1.Hormonal contraception provides ovulation suppression and eventually this correlates with overall hormone control as well. Hormones have the ability to affect weight, affect weight gain, affect weight loss, and cause fluid shifts that ultimately shouldn’t alter the scale; and all these weight issues can affect the hormonal levels in turn. As your plans for reproduction and contraception change, we suggest that you come to discuss both nutritional management and contraception.
2. When the blood level of your contraceptive hormones change, the effect in a woman can be that she sees change in both her symptoms and even effectiveness of her pills. If levels of your hormonal contraception dip low escape ovulation can occur, and this is how the production of estrogen, progesterone and testosterone from the ovaries can alter weight, as well as hormonal changes that cause a patient to develop bleeding or other undesirable side effects, such as pregnancy.
3. As hormone levels fluctuate the effects on weight will vary. The levels have been known to change secondary to medications such as antibiotics or other medicines, and some foods could cause issues. At the time of vomiting or other minor illnesses, you may not actually get the full dosage of medicine absorbed. It’s an important subject to discuss with your gyno.
4. If your hormonal concentration changes your response to insulin, changes your cortisol levels, causes you to have higher blood pressure, or changes your thyroid hormone levels, then weight consequences are possible.
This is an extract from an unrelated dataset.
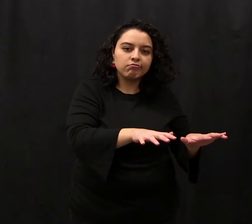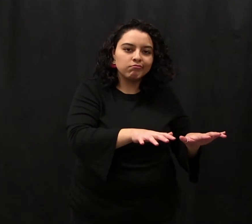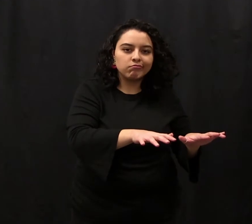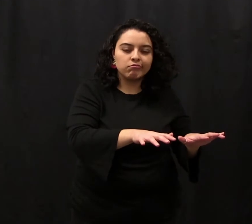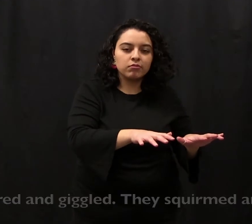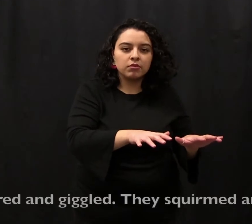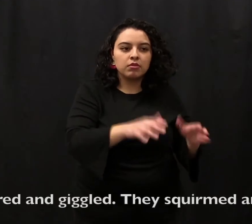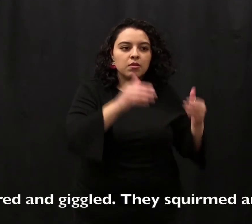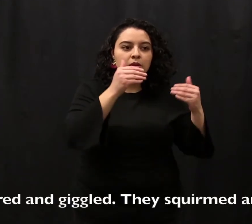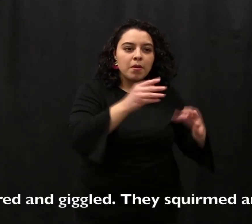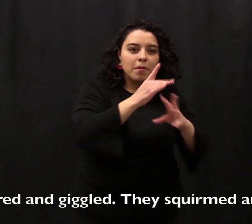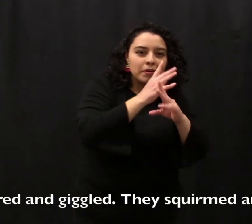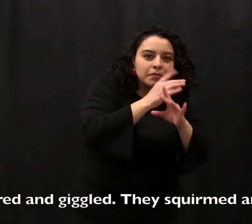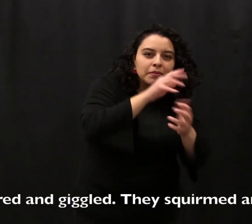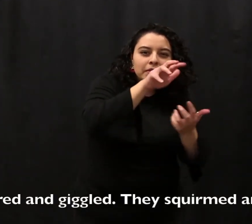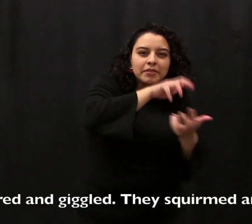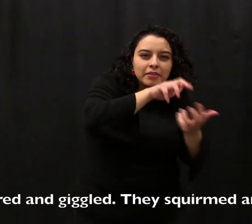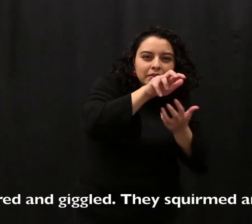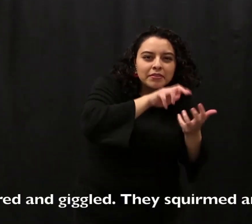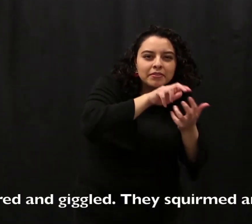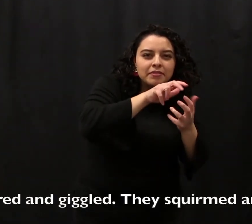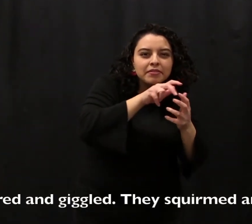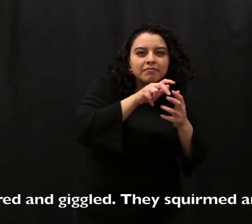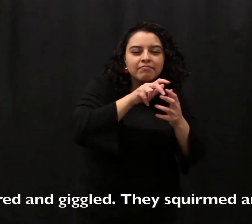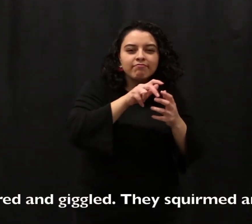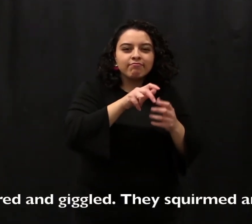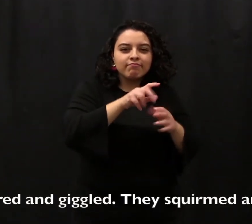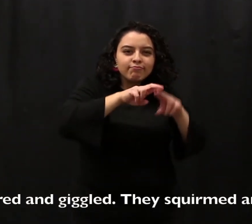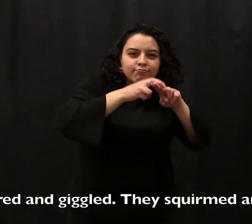They whispered and giggled. They squirmed and made faces.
5. Women who are extremely overweight present challenges to hormonal contraception. Not only because many methods have not properly studied large groups of large patients, but the obese patient also has greater blood volume in which the hormones in contraceptive methods is distributed. This in effect will decrease their blood level and could put them at greater jeopardy of getting an unplanned pregnancy. When obese patients have surgery, the changes in how they absorb food and medication, as well rapid weight transition can put a woman at greater risk of hormonal level fluctuations from her contraception. Since over 1/3 of us American women are obese, this subject of how they fair on hormonal contraception, is a common cause for concern among gynos.
6. At Women’s Health Practice we suggest the option of using the NuvaRing contraception or the patch both of which should have a more consistent blood level, rather than the oral contraceptive pill which might not be absorbed as well in the patient who has been banded or whom has had gastric banding.
7. The American Congress of Obstetricians and Gynecologists stated that there “patients who have had bariatric surgery should consider non-hormonal methods” such as ParaGard or Essure, or barrier methods of contraception. So there are choices, but we will have to see what direction some of the studies go. In a recent editorial in Contraception by Zaher Merhi from the University of Vermont College of Medicine, it is pointed out that studies of blood levels need to be done, especially for the popular method of IUD with the hormone levonorgesterel: Mirena. Until these studies are done, you need to work closely with your gyno as your weight changes so that you can be protected from pregnancy when you aren’t prepared, and prepared the best when you are ready for pregnancy. And then once pregnant if you have had weight loss or bariatric surgery there are other nutritional considerations.